The objective of the course in mathematical methods for economics is to help students in understanding the topics in mathematics that are essential for the study of economic theory at the undergraduate level as well as in graduate level economic courses. Various fields of economics such as the courses on microeconomic theory, macroeconomic theory, statistics and econometrics employ a great deal of mathematical methods and techniques for solving problems in economics. Various tools of mathematics that are essential for the study of economics range from basic and fundamental level topics of logic and proof techniques; sets and set operations; relations; functions and their properties and the study of number systems. Also absolutely indispensible to the economic models is the knowledge of plotting graphs and various mathematical functions such as quadratic, polynomial, and power, exponential, logarithmic. The study of the topics on sequences and series is also done in this course. The course on mathematical techniques for economics looks at important topics such as the convergence, algebraic properties and applications of various sequences and series.
The study of one and multi variable calculus is done under this course. Students are required to study the concept of continuous functions, their characterizations as well as properties and also the closely related concept of differentiable functions. Students of economics must know the techniques involved in differentiation of various mathematical functions till at least the second and higher order derivatives. The knowledge of derivatives is quite universal in microeconomic concepts of marginal value theories. There are many economic models which require plotting of various mathematical functions. Hence students need to understand the geometric properties of functions such as their concavity and convexity which aids them in easy characterization of the economic models. Various optimization exercises in macroeconomic as well microeconomic theory such as consumer theory, cost theory, firm theory require calculation of local and global optima as well as their geometric characterizations and characterizations using calculus and applications of differential calculus.

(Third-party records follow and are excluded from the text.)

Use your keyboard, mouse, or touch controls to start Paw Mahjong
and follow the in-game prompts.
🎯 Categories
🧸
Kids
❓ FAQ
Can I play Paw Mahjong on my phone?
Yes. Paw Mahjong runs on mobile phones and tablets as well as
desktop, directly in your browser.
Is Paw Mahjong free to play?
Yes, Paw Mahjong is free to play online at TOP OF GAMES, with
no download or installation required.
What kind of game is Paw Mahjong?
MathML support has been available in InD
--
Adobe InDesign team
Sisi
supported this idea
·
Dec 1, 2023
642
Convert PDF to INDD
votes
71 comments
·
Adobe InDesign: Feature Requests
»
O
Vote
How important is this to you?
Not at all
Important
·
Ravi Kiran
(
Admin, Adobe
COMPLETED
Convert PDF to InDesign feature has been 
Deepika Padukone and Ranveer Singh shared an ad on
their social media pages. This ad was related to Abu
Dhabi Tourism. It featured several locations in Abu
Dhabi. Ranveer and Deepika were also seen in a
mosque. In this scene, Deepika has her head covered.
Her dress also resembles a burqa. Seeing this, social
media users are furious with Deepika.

The topic of integral calculus finds vast application under the calculation of areas under curves. At a higher graduate level study of economics students are require to deal with complex topics of mathematics under linear algebra, single variable calculus, multivariable calculus and real analysis. The theory of linear algebra underlines various concepts of vector spaces, their algebraic and geometric properties, scalar products, norms, orthogonally. Students study the methods of linear transformations and their properties. The matrix algebra deals with matrix representations and conducting elementary operations such as addition, scalar multiplication and matrix multiplication, finding determinants and studying their properties, characteristics and applications through which students are taught to compute the solution to a system of linear equations.

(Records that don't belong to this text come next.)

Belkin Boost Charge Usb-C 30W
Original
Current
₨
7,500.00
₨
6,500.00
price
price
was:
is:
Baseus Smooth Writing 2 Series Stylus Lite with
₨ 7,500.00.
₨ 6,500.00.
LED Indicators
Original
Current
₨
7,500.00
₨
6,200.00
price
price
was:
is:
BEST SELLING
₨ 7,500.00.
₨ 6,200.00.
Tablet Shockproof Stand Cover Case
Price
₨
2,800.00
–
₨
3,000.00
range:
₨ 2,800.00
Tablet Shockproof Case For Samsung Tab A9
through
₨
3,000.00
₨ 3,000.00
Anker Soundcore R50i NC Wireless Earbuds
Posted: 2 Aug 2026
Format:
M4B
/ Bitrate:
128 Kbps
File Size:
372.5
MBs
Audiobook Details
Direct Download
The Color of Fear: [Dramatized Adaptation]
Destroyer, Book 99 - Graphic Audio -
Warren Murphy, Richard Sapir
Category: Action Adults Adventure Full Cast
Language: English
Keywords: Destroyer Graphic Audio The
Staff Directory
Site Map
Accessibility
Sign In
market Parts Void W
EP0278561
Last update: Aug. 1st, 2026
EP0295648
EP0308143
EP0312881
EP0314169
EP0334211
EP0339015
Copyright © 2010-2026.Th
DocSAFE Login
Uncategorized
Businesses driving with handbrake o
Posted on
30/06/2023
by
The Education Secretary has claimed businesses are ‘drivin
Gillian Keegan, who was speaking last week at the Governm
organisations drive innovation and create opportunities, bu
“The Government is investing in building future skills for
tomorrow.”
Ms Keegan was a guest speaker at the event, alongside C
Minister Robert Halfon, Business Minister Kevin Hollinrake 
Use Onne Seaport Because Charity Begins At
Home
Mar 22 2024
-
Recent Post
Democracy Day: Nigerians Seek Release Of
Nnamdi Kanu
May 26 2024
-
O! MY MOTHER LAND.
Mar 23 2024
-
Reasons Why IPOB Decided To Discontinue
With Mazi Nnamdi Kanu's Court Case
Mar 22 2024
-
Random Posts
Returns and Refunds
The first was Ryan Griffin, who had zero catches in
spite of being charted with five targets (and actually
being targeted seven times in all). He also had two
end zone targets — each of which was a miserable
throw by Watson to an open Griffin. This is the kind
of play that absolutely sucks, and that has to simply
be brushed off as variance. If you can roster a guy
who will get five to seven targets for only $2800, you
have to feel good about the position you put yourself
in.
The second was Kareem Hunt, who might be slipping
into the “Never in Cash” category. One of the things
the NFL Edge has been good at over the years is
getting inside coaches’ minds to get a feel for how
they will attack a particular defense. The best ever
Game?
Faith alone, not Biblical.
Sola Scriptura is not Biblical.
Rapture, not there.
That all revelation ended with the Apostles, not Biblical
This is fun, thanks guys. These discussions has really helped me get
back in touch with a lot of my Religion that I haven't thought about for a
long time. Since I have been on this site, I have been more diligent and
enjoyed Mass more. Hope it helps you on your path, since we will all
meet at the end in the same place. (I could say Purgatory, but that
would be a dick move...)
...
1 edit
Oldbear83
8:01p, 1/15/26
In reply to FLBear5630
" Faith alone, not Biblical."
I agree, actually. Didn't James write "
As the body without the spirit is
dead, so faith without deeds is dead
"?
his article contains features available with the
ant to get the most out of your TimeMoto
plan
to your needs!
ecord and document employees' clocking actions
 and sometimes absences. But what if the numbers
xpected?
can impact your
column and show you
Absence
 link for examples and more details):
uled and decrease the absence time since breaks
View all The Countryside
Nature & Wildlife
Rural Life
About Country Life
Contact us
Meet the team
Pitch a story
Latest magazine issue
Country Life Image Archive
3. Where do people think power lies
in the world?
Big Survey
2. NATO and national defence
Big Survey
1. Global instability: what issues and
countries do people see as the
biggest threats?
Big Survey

The study of microeconomics as well as macroeconomics also requires the understanding and working of functions of multiple variables, techniques of graphical representations of multivariable functions as well as level curves is very essential for microeconomic theory and its applications. Knowledge of calculus is essential for studying comparative statics problems. The concept of implicit function theorem, homogeneous and homothetic functions along with their characterizations and applications is also taught under this course.
Problems of multi variable optimizations are often encountered in economic growth theories, microeconomic theories and various fields of macroeconomics. Students of economics must have knowledge of convex sets and quasi convex functions and their economic application to producer theory, consumer theory, social choice theory etc. Problems in economic models deal with unconstrained as well as constrained optimization exercises. Various geometric and calculus based techniques are involved in studying these economic problems. Lagrange characterization, the concept of lagrangian multiplier, study of value functions, envelope theorem and shadow values is also employed in macroeconomics theory, microeconomic theory, growth models, development economics and various other domains of economic theory.